View of Cleveland downtown from Cleveland State University
Credit: Cleveland State University
The Cleveland State University administration told the faculty senate at its December meeting that the university was hiring EY-Parthenon as CSU's financial consultant.

CSU announces $900K consulting contract with EY-Parthenon

The partnership with Ernst & Young's global strategy arm comes at a time when the university is in the midst of making budget cuts and trying to minimize costs.

The focus of the December faculty senate meeting at Cleveland State University, Dec. 6, was the cost of bringing in outside consultants to help CSU stabilize its finances, and Ohio Senate Bill 83, described as "worse" in its current version than the original, which was widely condemned by the state's public universities.

CSU President Laura Bloomberg, Ph.D., provided the faculty senate with details about the school’s consulting contract with EY-Parthenon, part of Ernst & Young. The $900,000 contract comes at a time when CSU is battling a budget deficit. The decision to bring in an outside consultant was in line with the recommendation of the Cleveland State board of trustees.

President Bloomberg said the contract with EY-Parthenon is part of Organizational Resilience and Financial Stability, CSU’s plan for investments into the university’s future and budgeting. 

“We want an organizationally resilient institution that is financially stable,” Bloomberg said. “I understand that there may be questions about what we’re paying to do this at a time when we are looking at cutting costs, and I maintain firmly that this was a good thing to do.”

Bloomberg said other options were more expensive and that EY-Parthenon was providing its services at a discount.
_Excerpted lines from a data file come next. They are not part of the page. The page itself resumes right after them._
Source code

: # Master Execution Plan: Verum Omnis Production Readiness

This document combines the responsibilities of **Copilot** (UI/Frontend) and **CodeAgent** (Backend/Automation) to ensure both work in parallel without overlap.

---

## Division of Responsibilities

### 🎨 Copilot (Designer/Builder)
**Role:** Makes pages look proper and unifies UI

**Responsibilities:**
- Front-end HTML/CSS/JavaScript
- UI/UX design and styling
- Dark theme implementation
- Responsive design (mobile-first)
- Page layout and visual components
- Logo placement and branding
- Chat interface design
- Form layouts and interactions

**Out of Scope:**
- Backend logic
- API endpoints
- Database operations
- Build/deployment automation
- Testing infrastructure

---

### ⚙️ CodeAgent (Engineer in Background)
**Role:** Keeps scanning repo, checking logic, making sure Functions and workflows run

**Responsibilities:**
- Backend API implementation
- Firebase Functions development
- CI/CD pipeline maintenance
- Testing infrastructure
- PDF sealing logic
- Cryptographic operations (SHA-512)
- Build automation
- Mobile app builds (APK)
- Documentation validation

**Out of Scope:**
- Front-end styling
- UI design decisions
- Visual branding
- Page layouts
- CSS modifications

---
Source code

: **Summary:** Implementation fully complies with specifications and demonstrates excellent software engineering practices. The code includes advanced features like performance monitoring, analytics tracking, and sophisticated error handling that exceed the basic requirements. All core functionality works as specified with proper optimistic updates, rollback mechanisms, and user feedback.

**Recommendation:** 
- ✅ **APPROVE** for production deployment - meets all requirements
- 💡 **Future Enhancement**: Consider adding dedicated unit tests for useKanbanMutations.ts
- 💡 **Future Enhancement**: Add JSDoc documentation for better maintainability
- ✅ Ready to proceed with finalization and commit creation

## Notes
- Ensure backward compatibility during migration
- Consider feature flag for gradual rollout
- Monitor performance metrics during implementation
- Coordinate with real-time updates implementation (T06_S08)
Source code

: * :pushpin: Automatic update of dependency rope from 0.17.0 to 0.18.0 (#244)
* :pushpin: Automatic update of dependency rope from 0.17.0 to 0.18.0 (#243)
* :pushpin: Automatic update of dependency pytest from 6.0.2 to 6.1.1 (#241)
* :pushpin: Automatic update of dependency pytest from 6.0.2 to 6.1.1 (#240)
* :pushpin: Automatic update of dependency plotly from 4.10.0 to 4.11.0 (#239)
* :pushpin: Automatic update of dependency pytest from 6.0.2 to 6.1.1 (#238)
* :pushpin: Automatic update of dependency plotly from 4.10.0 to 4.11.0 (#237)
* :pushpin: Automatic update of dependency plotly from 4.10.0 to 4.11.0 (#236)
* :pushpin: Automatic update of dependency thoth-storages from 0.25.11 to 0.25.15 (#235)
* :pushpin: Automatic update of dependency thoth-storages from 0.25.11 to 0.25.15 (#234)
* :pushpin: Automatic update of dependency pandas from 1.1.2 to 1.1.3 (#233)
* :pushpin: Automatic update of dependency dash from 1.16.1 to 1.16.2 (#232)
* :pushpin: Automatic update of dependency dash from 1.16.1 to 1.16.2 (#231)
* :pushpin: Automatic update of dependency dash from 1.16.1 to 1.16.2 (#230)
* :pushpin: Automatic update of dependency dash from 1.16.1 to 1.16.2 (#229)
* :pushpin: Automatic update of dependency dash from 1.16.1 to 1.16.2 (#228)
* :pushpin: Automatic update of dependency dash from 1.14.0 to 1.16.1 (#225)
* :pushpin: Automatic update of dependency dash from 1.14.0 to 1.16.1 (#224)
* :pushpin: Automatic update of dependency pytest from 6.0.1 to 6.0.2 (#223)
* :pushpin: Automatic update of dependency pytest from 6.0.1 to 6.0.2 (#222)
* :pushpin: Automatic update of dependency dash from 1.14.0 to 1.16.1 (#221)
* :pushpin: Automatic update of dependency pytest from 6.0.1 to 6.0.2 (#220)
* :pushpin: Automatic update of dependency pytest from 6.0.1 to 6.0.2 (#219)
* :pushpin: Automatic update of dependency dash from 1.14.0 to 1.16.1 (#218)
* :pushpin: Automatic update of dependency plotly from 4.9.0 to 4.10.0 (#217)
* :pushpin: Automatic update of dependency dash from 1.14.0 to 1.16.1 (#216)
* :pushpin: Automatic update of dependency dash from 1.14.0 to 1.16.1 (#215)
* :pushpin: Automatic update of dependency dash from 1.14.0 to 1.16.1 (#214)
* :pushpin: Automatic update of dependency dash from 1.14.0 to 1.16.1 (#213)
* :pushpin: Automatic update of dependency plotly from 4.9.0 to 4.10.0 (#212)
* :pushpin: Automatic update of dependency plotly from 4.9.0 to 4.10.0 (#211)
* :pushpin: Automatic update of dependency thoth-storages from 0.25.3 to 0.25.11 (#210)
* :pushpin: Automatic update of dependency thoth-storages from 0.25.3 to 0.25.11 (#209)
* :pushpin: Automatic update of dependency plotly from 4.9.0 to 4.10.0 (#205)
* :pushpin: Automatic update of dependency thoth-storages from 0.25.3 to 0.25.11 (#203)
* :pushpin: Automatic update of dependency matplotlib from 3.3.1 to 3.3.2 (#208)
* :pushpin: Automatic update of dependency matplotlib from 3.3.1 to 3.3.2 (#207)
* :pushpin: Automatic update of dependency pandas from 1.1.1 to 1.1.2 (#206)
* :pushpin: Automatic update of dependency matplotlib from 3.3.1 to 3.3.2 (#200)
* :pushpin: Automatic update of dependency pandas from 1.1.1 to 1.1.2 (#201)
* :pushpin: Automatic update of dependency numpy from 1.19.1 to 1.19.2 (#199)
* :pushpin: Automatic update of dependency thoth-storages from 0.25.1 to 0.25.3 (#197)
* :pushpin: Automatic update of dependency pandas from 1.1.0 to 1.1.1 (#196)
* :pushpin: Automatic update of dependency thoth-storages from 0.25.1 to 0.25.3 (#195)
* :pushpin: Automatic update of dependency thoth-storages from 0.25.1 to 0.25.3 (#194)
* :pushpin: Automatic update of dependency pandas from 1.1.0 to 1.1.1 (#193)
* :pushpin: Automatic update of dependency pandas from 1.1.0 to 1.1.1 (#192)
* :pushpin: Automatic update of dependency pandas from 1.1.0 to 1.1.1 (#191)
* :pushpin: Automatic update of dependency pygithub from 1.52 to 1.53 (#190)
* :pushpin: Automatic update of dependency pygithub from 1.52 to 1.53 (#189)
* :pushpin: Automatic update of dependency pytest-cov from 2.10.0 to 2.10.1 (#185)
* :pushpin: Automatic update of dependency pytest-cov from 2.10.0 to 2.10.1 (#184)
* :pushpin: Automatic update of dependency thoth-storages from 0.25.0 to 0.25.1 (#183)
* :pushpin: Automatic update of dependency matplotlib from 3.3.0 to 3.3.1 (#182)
She also said that the university would not bear the brunt of the cost.

“We’re asking external partners to cover the cost of a $900,000 contract. EY really wanted to do this work with us and gave us a pretty substantial discount,” President Bloomberg said. “By comparison, we had proposals at upwards of $3 million.” 

President Bloomberg said the university was exploring funding options including with support from outside partners and area foundations.

“Our argument to area foundations is it behoves all of us to have a strong, resilient and financially stable Cleveland State, so help us get this help,” President Bloomberg said. 

Senate Bill 83

President Bloomberg also updated the community on Ohio Senate Bill 83, which the CSU faculty senate condemned with the bill’s initial introduction in April 2023.

The bill, which passed the State Senate in May, also passed in the House Higher Education Committee by an 8-7 vote earlier on Dec. 6. SB 83, which is now in its 11th edition, now heads to the State House.

“I’ve read every iteration of it, and arguably the 11th version is worse than the first because the retrenchment provisions essentially would allow faculty with or without tenure to be fired if student enrollment dropped by even one,” said John Plecnik, a professor in Cleveland State’s College of Law.

Jerry C. Cirino (R) sponsored the bill which educators across Ohio have condemned.

"This bill attacks academic freedom; it would suppress free speech in college classrooms and on college campuses, and we're deeply concerned about what this means for Ohio's economic development because without quality higher education, our economy is going to suffer,” said Sara Kilpatrick, executive director of the Ohio Conference of the American Association of University Professors.

Plecnik, who has testified against SB 83 in Columbus twice, also said that to his knowledge, there are no currently employed Ohio professors who have indicated or spoken in favor of the bill.

“I think we still have a chance to stop this bill,” Plecnik said. “It’s not over yet."

The next CSU Faculty Senate meeting is scheduled for Wednesday, Jan. 31, and is open to the public via Zoom.